If CSO does not exist but IESO Act is applicable Model Standing Orders shall apply.
The service conditions stated in SO can not be negated to employee in appointment letter.
If notice period stated in standing orders is 1 month it can not be 3 months in appointment letter.
Designation alone does not decide employee is a ‘Workman’ as in ID act and ‘Employee’ as in SE Act.
Your lawyer may ask you a set of structured questions and may opine that you are covered by these enactments.
Model Standing Orders:
13. Termination of employment.--(1) For terminating employment of a permanent workmen, notice in writing shall be given either by the employer or the workmen - one month’s notice in the case of monthly-rated workmen……………………
(3) Where the employment of any workmen is terminated, the wages earned by him and other dues, if any, shall be paid before the expiry of the second working day from the day on which his employment is terminated.

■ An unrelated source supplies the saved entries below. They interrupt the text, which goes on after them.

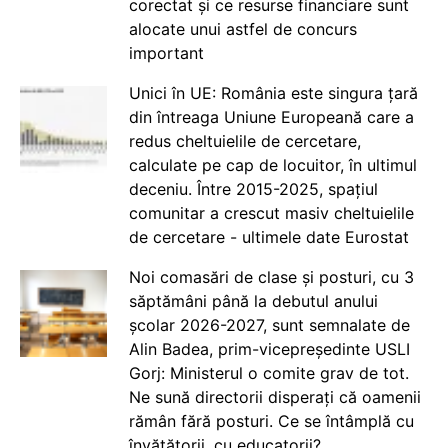
corectat și ce resurse financiare sunt
alocate unui astfel de concurs
important
Unici în UE: România este singura țară
din întreaga Uniune Europeană care a
redus cheltuielile de cercetare,
calculate pe cap de locuitor, în ultimul
deceniu. Între 2015-2025, spațiul
comunitar a crescut masiv cheltuielile
de cercetare - ultimele date Eurostat
Noi comasări de clase și posturi, cu 3
săptămâni până la debutul anului
școlar 2026-2027, sunt semnalate de
Alin Badea, prim-vicepreședinte USLI
Gorj: Ministerul o comite grav de tot.
Ne sună directorii disperați că oamenii
rămân fără posturi. Ce se întâmplă cu
învățătorii, cu educatorii?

16. Certificate on termination of service.--Every permanent workman shall be entitled to a service certificate at the time of his dismissal, discharge or retirement from service.
NOTE. - There is a provision under this Act for issuing a service certificate at the time of dismissal, discharge or retirement and every person is entitled to take such certificate.
---------Many of forums/unions/groups were formed in AP, Karnataka by IT employees.
These unions may be in a position to intervene and help you.
There is an urgent need to form strong unions/trade unions by IT employees to defend their interest and rights.
You may proceed as deemed fit at your end.